The Batley woman, who was six months pregnant, told her alleged kidnapper: "Stop, I'm pregnant," as he started to touch her after pulling over on a slip road at the M62 at Birstall.
She told the court: "I was scared because I was pregnant. I was scared something was going to happen to my baby."
The driver, who is alleged to be Dewsbury-based Ioannis Revenikiotis, looked shocked but then asked her to perform oral sex on him, it was claimed.
The 23-year-old woman, who cannot be named for legal reasons, refused to make a complaint at the time but she told a friend about it. The friend heard how a taxi driver had tried to rape her on the journey three years ago. The alleged victim also said she told a traffic officer about her rape fear.
Revenikiotis, formerly of School Crescent, Dewsbury Moor, is also accused of kidnapping and killing travel agent Stephanie Hammill nine months later in Wakefield after she got into what she thought was a cab.
It was alleged that Miss Hammill, 20, jumped or fell from his Mercedes out of fear she was going to be sexually assaulted. She was run over by a real cab travelling in the opposite direction.
But a judge decided last Friday that Revenikiotis is mentally unfit to stand trial. He faced two charges of kidnap, one of manslaughter and an indecent assault charge.
A jury of six men and six women has continued hearing the case but instead of determining whether or not he is criminally responsible they must now decide whether the Greek engineer did the acts he is accused of. He pleaded not guilty to all charges at an earlier hearing.
This week and last Friday jurors heard evidence from the Batley woman who described how she was waiting for a cab in South Street, Dewsbury on February 22, 2003.
It's alleged that Revenikiotis pulled up at a taxi rank, stated he was a cabbie and could take her to Batley. But the court heard she started panicking when he went in the wrong direction.
She said: "I was an emotional wreck because I didn't know what was going to happen.

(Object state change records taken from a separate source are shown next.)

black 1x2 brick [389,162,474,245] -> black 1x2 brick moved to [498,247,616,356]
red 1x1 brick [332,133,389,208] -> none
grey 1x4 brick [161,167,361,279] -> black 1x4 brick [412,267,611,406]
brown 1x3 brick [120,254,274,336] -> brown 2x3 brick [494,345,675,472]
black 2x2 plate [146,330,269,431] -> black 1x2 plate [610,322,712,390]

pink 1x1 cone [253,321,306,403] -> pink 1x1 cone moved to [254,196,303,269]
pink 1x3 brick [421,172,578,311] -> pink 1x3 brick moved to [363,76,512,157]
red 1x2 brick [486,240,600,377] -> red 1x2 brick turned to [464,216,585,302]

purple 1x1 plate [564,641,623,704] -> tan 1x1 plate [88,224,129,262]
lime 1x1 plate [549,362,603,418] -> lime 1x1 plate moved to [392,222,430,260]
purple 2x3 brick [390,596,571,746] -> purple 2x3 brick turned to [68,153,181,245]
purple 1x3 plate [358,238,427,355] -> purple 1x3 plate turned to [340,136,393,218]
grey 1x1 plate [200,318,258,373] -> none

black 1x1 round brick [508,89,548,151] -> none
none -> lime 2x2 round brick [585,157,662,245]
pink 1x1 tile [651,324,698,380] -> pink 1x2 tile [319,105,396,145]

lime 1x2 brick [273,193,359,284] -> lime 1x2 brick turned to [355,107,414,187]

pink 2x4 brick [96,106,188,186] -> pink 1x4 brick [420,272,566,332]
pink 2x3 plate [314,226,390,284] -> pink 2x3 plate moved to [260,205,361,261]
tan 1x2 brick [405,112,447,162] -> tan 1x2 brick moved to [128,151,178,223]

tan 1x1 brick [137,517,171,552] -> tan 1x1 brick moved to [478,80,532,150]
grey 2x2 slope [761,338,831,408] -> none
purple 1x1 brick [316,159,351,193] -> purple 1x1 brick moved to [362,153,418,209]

I didn't know where he was going or what he wanted with me."
The mum added: "I thought about getting out because we were driving quite slowly, but there was no-one around.
"I didn't even try and open the door because I thought it was locked and I thought if I did get out I wouldn't get very far, he would come after me, it would make things worse."
The court heard that the incident finished when a policeman approached the car on the M62. The woman just wanted to go home and did not make an official complaint. Revenikiotis told police he thought the woman may have been a prostitute and he thought about taking her home.